** Text under study follows **
"One of the Last Adventures in America" Hollywood Bowl, Los Angeles, CA 5/31/2017

Another morning came, inching its way across the floor until it’s bright beam awoke me. We decided to hang it easy that day, as we had a couple days break before the next show. We both arose slowly, rubbing away at our eyes and yawning, slowly packing all our little necessities. Showers were quickly had, and we went to the little breakfast area to divulge in a little breakfast. We certainly did not take long. The road was always humming with the sounds of cars, from coast to coast, making its way right next to the hotel, and we were to join it’s current as quickly as can be, albeit even taking one’s slow time. We threw our belongings in the trunk once more and took off heading west again.
 
The road was always a beautiful treat. Sure enough, growing up in a town with the same repetition of day to day routine, seeing the same places, the same people, the same task, the same errand, the same grueling mornings, the same everything, eventually drains one. When traveling amongst new plains not my own, I find it incredible with every twist and turn. The desert, with all of it's shades of browns and reds, forever made me feel alien. Martian, really, for this was plain that we were not used too. The palette of the colors of the sand and the wind eventually changed shades to that of-of the rolling hills in California. Dust and desert rock gave way to the rolling expanses of hills and miniature mountains in the southern California sun. All the windows in the car were open as we continued making our way across the landscapes of America, with the music of the wind-guiding our sails.
 
It was a quick drive, as we made our way to Venice Beach. A home for heads, we anticipated some head’s to be down on the shore before the show began in a few days. Grabbing ourselves a slice of cheap pizza from a grease ship, we stirred and spun our way through the people. The homeless rubbed shoulders with the rich, the hippie with the lawmakers and businessmen, and the tourists with the locals. It was a hodgepodge of the smells of patchouli, marijuana, and sweat. Felt like I was on the lot already. We headed our way to a little corner on the beach and met up with our friends from the road, Matt, and Yim. They had picked up two new souls, going by the names of Scott and Chyna. We moseyed around for a bit longer that day. We took pictures with a manatee near the shore, introducing ourselves through the music and the ones that had brought us all together that day.
** End of Text under study **
** Source information follows **
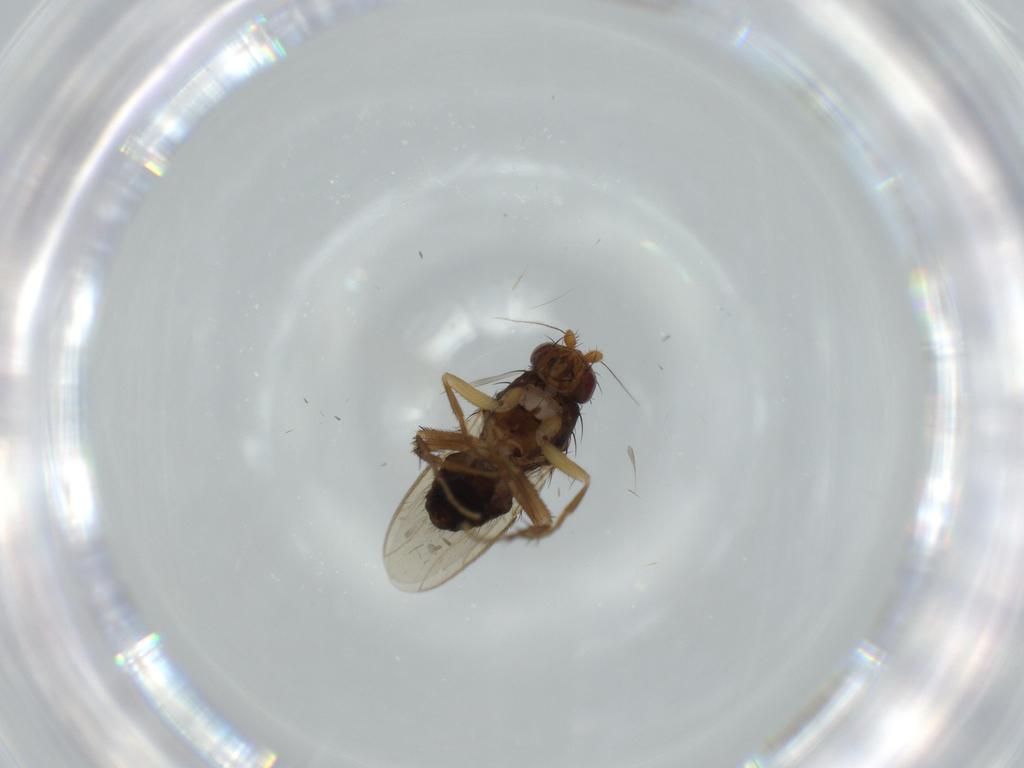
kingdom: Animalia
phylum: Arthropoda
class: Insecta
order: Diptera
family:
** End of Source information **
Aim of the exercise
Continue the travel account of the trip to the Hollywood Bowl, starting after its final sentence. The listing is separate material and has no connection to the travel account.

Result for this exercise
The sun hid behind the smog all day, casting upon the landscape a rainbow of greys. We decided to part ways eventually and headed up to my cousin’s spot further down south in Laguna Niguel. The hubbub of the city was left in the behind, as we found ourselves in beautiful neighborhoods dominated by villas, golf courses, and irrigation channels. The roads snaked through the hills, going up here, down there, and left over there. It truly was a difference from the long stretches of asphalt that never changed elevation or direction that we were used to seeing. We arrived, eventually, and parked our car in her little neighborhood. Bringing the little clothes we had, we headed up some stairs, and made it to my cousin’s doorway, stuffed with ferns and plants. We were quickly greeted, and Polish hospitality was such a ludicrous idea after spending countless moons under tents and mini-stove tops. She instantly fired her grill up, throwing down steaks, potatoes, and making a salad. Vodka was given to us not even a few steps within. We ate like absolute gluttons, being the first true home-cooked meal we had in nearly two weeks. The rest of the night was spent conversing about our travels and our ways and means across the states to my cousin, who thought it so foreign that we were living out our car for the most part. It was nothing really. What’s a couple of nights lost to restlessness when no schedule exists, if only to make it to the next city for the next show? We explained the culture and the music over more shots before we rolled ourselves another blunt to enjoy in the heat of the California night.
 
Morning came again, crawling it’s way up the box spring and up on t the mattress before another day began. Once reaching me, I woke up, rubbing once more my eyes and taking a shower. We discussed what to do. The show was tomorrow, so we had a full day of just activities of our choosing. Breakfast was made once more over a discussion, with the smell of eggs and bacon permeating our noses. The sizzle, pop, and crack of the bacon; the here, there, everywhere of the places we could go. An endless cycle. Scarfing down the feast we had, while still plunged and backed up from the previous night, we moved once more to our vehicle.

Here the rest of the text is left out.